Eleonora Duse

Autore: A. Millevolte (AGI)

Eleonora Duse dal Calendario Grafologico, 2011: Fratelli D’Italia.

Eleonora Duse, diva del teatro drammatico di fine Ottocento, amica di Isadora Duncan e rivale di Sarah Bernhardt, rompe con il perbenismo e le ipocrisia delta società borghese dell'epoca sia per le sue relazioni amorose (spesso reputate sconvenienti quando non scandalose), sia per la sua interpretazione recitativa "moderna" e il ruolo attivo e personalissimo nella scelta e nella "traduzione" scenica dei ruoli teatrali.

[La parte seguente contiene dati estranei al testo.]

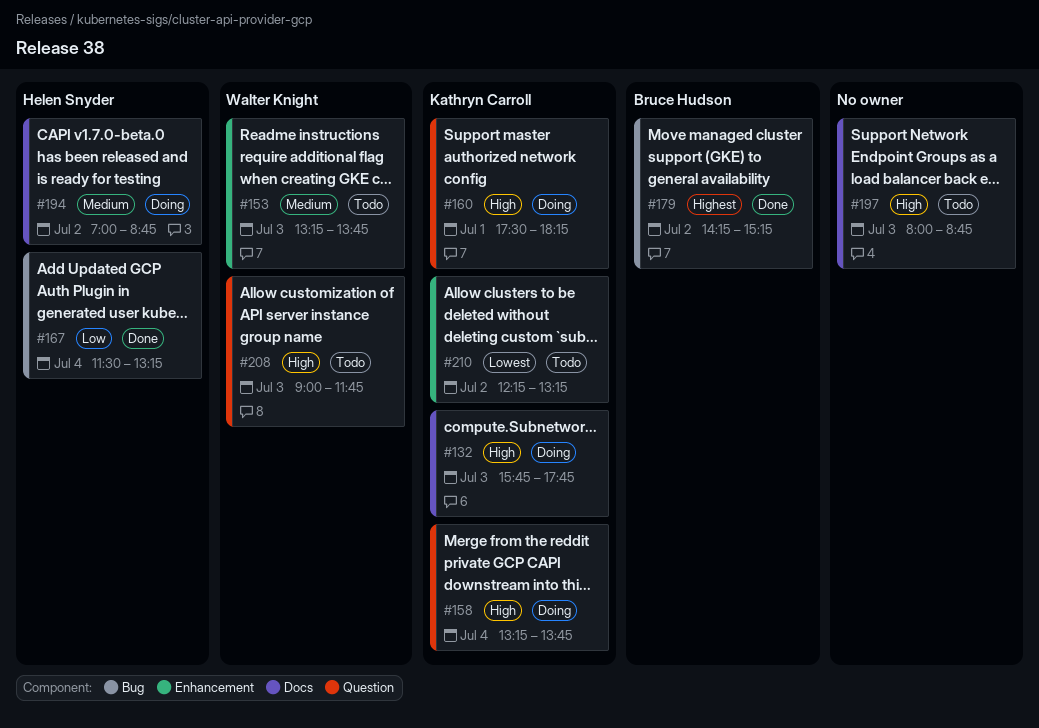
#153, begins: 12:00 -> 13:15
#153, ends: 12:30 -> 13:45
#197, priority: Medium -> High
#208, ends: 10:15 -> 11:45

In pochi altri casi come in quello di Eleonora Duse la vicenda umana e professionale trova fedele riscontro nelle caratteristiche personali espresse dalla scrittura: la sua grafia manifesta infatti una forte personalità, una volontà di affermazione e di miglioramento continuo, forte tenacia e determinazione nel perseguire i propri obiettivi. Si tratta di una natura impulsiva e passionale, che partecipa intensamente alle cose e se ne fa coinvolgere specialmente sotto il profilo affettivo. L'emotività e la facilità a immedesimarsi nelle situazioni sono alla base della sua arte recitativa, che si avvale anche di una presenza scenica dominante e di una individualità intellettiva che la porta a elaborare e interpretare stimoli, concetti e ruoli alla luce della sua personale visione, con l'intento di distinguersi e lasciare la sua impronta in ogni ambiente e contesto in cui si trova a vivere ed operare, in contrasto con il suo bisogno di attenzione e considerazione che la induce a proporsi in modo accorrente e coinvolgente per riscuotere ammirazione, approvazione e la corrispondenza affettiva che nutrono il suo egocentrismo. Sensibile e suscettibile, reagisce con immediatezza e altrettanta impulsività a ogni sollecitazione, accumulando grande tensione nel cercare di controllarsi esteriormente: tensione che la spossa, procurandole cadute di tono e grande stanchezza, a cui si ribella, accentuando lo sforzo della volontà per non manifestare agli altri i cedimenti interiori. Il suo narcisismo non ammette critiche né paragoni, causando l'inevitabile insoddisfazione della sua istanza d'amore e del bisogno di rapporti totalizzanti, la cui ricerca lascia scoperta la sua fragilità/influenzabilità emotivo-affettiva.

Contesto grafologico caratterizzato principalmente da: Intozzata 10 modo sup. alla media, Intozzata 20 modo sup. ai 4/10, angoli A e B sup.alla media, Pendente sup. alla media, Ascendente, non omogeneità del calibro, Disuguale metodicamente, Largo tra lettere, Ardita, Ampollosa, Ricci soggettivismo e Accartocciamento.